Horse trainer Aidan O'Brien suing Glanbia over alleged contaminated feed

Glanbia denies it is responsible for the alleged losses and will be seeking an indemnity from a third party which it says is entirely responsible for losses resulting in contaminated feed, the court heard.
Horse trainer Aidan O'Brien suing Glanbia over alleged contaminated feed

High court reporters

Horse trainer Aidan O'Brien, his son Donnacha, Coolmore Stud, Ballydoyle Racing as well as a number of other companies, are suing Glanbia for €30 million over alleged contaminated feed.

It forced the withdrawal of a number of horses from the Longchamp Racing festival in France in 2020, the Commercial Court has heard.

Glanbia denies it is responsible for the alleged losses and will be seeking an indemnity from a third party which it says is entirely responsible for losses resulting in contaminated feed, the court heard.

The proceedings are being brought by the O'Briens, Linley Investments t/a Coolmore Castlehyde and Associated Stud Farms and Golden Dale Unlimited trading as Ballydoyle Racing.

They are also being brought by Orpendale Unlimited Co, Chelston (Ireland) Unlimited Co, Wynatt Unlimited Co, Bengurragh Ltd, Roncon Unlimited Co and Whisperview Trading No 2 Unlimited Co which are corporate entities with shared ownership in a number of racehorses.

Performance enhancer

It is alleged that arising out of the supply by Glanbia of batches of "gain" racehorse cubes, which were contaminated with the performance enhancer Zilpaterol, that a number of racehorses were withdrawn from the Paris racing festival in October 2020.

John Kealy, financial controller of Ballydoyle Racing, in an affidavit seeking entry of the case to the fast Commercial Court on Monday, said urine samples taken in advance of the Paris festival confirmed the presence of Zilpaterol which came from the contaminated feed.

The plaintiffs, he said, had no option but to withdraw their horses from Longchamp and therefore suffered the loss of the opportunity to race and win prize money there.

One of the major consequences of the withdrawal was that the loss of the breeding value, arising from of the horse "Wembley", a son of major prize winner "Galileo".

This was because Wembley was deprived of attaining Group One winner status in the later Dewhurst Stakes race in Newmarket, it is claimed.

Breeding value

Mr Kealy said the fact that Wembley did not attain Group One status meant a loss of approximately €30 million in the breeding value of the animal had he been sold straight after a victory at Dewhurst.

The losses suffered also included race entry fee, the cost of testing, travel and sending replacement equine feed to Australia, accommodation, consultant fees, management time and legal costs associated with investigating the contamination incident, Mr Kealy said.

There was also the loss of the increased value of the horses that were due to run at Longchamp and the cost of training fees paid to the horse owners.

There were further losses of an opportunity to get free entry into the US Breeders' Cup and damage to the plaintiffs' reputation.

On the application of Michael Collins SC, for the plaintiffs, Mr Justice Denis McDonald admitted the case to the commercial list on Monday.

Declan McGrath SC, for Glanbia, had no objection to the entry application but said an important step in the case will be to join ED&F Man Liquid Products Ireland as a third party in the case.
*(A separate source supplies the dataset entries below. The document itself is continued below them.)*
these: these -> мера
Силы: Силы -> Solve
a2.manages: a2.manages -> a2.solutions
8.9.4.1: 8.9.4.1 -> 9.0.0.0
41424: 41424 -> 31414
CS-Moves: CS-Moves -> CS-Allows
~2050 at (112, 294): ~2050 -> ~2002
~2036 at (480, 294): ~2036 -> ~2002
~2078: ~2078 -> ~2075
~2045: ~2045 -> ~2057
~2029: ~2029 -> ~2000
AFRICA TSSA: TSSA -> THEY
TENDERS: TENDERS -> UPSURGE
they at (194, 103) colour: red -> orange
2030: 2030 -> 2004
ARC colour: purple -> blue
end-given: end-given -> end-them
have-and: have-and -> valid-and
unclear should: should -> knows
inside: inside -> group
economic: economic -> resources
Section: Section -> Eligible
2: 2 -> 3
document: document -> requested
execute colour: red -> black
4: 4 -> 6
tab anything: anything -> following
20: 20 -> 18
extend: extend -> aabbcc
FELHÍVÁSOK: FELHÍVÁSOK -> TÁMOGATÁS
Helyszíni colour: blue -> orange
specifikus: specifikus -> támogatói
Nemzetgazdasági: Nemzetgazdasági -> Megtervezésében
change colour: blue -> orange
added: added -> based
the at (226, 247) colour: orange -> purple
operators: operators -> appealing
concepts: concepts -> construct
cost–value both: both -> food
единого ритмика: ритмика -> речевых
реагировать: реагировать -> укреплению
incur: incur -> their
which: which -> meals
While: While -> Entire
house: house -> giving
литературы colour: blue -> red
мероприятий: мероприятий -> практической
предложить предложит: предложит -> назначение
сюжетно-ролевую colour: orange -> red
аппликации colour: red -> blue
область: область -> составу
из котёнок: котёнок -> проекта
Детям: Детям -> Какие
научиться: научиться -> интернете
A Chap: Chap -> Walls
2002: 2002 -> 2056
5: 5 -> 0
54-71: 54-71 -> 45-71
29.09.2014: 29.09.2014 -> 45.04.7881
ED&F Man supplied molasses related to the contamination incident, it is claimed.

Mr McGrath said it was his side's view that the contaminant was supplied by ED&F Man and "any claim in relation to losses rests entirely with that entity".

Glanbia has brought its own proceedings against ED&F Man and says it does not accept liability for the losses suffered as a result of the provision of the contaminated foodstuffs.

Mr Justice McDonald approved directions for the progressing of the case which he said could come back in October.